What is needed: Write out, word for word, the part of the code review thread from "This revision is" up to and including "with this patch.".

Article:
Otherwise, I think this is good to go. Very nice work!

lib/CodeGen/PPCGCodeGeneration.cpp
2126 ↗	(On Diff #106011)	Sure. Still, the function names could be more similar. What about insertKernelCallsSPIR?

This revision now requires changes to proceed.Jul 11 2017, 8:47 AM

Added testcase for SPIR
Fixed naming inconsistencies

LGTM from my side.

This revision is now accepted and ready to land.Jul 14 2017, 11:55 AM

@singam-sanjay can you have a final look and commit it if you are OK with this patch.

Sure. Will do in sometime.

@grosser Thanks for adding me as a reviewer ! It's helped me acquaint myself with the SPIR V codegen and understand GPUJIT better.

@PhilippSchaad I've made suggestions to restructure code, a possibly unintentional debug print statement and added some questions about the SPIR. Do let me know if (and why) some of my suggestions are unnecessary.

General Question: I was following a discussion about integrating the SPIR-V backend as a part of LLVM, i.e. moving it from /tools to lib/Target. If that were to happen, would we be able to generate and feed SPIR IR in the same way as NVPTX ?

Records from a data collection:
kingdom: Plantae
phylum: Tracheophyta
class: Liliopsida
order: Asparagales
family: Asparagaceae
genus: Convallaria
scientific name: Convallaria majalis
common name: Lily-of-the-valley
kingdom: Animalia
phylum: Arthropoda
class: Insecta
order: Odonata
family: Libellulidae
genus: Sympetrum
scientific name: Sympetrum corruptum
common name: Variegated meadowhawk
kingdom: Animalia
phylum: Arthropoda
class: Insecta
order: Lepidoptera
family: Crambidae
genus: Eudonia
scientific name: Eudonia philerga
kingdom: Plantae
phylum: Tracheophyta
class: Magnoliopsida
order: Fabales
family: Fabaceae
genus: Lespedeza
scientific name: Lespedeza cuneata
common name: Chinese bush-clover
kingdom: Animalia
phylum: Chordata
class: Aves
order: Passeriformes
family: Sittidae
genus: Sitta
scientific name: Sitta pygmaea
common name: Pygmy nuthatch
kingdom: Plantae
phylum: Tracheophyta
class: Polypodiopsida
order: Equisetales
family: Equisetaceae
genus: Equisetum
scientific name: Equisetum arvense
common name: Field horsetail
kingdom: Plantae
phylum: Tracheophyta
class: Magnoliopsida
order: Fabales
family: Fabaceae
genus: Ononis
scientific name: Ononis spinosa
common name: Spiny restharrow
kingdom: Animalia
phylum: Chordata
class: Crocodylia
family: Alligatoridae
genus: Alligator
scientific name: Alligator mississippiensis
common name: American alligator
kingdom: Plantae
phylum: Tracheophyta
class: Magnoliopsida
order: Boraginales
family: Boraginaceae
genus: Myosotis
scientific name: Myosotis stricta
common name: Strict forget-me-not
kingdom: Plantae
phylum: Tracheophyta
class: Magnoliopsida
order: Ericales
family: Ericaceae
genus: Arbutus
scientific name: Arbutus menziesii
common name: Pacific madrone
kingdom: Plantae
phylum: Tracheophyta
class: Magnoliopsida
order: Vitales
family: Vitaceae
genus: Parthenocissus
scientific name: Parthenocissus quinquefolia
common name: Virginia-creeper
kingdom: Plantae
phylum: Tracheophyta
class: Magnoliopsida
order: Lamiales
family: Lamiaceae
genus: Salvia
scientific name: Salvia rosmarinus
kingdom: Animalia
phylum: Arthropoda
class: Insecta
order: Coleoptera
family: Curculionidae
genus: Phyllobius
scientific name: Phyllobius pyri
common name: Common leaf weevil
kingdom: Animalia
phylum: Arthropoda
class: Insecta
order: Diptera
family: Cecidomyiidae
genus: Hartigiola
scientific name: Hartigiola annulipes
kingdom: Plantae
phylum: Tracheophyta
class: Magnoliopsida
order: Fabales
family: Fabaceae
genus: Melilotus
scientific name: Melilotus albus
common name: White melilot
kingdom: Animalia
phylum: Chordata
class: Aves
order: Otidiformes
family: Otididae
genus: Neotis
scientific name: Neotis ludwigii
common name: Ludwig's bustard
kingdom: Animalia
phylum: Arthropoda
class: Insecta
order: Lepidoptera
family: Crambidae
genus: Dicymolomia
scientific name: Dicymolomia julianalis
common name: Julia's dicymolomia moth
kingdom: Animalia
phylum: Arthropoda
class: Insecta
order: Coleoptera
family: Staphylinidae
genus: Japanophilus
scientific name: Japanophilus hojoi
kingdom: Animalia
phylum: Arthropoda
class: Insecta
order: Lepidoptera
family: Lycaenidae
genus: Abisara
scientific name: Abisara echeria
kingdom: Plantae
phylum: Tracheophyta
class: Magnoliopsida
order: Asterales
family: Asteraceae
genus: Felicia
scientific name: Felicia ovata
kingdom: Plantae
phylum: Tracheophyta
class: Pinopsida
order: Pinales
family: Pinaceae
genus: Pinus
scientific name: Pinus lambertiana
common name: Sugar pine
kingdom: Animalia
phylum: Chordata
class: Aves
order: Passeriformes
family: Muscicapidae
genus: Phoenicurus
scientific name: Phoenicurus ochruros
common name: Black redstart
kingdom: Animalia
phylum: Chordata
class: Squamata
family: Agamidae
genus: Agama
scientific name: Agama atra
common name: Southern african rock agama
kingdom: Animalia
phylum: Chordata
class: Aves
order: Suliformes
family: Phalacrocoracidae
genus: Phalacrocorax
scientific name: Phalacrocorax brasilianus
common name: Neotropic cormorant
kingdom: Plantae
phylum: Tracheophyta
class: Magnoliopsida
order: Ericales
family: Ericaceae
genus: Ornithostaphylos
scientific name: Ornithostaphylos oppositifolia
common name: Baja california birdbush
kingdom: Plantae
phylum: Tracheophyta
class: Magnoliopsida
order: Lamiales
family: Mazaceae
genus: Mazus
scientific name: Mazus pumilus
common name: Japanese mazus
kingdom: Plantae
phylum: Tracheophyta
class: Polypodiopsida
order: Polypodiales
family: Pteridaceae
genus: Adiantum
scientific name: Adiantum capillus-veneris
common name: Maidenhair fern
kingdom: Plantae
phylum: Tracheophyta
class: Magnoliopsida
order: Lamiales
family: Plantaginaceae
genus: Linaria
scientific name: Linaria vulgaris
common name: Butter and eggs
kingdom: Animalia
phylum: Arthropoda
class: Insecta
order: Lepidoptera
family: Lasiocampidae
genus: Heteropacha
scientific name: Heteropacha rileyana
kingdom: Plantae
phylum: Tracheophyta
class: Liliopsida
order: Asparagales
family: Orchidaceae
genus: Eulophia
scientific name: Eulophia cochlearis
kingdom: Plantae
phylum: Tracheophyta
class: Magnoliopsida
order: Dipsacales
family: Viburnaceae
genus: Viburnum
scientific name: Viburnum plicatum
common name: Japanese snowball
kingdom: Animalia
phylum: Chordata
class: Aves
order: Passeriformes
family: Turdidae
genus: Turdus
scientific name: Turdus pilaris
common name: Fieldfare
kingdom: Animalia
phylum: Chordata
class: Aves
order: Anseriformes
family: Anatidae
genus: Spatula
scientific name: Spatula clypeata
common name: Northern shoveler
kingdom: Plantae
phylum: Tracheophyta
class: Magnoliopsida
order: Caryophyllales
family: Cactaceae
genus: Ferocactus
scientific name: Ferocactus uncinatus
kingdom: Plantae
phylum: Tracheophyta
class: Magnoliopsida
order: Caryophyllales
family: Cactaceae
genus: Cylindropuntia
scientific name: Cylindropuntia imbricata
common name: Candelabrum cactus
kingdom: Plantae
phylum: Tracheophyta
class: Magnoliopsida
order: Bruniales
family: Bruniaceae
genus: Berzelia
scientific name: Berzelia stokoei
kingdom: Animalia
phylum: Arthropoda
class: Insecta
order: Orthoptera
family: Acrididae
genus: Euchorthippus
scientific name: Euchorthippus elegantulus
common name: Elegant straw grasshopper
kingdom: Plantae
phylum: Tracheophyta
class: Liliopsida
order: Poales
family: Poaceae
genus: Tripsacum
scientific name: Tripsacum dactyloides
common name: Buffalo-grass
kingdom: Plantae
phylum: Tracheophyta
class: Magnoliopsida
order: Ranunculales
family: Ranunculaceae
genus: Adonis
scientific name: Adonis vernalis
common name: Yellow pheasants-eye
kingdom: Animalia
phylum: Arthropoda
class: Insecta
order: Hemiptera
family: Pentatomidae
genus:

Expected answer:
This revision is now accepted and ready to land.Jul 14 2017, 11:55 AM

@singam-sanjay can you have a final look and commit it if you are OK with this patch.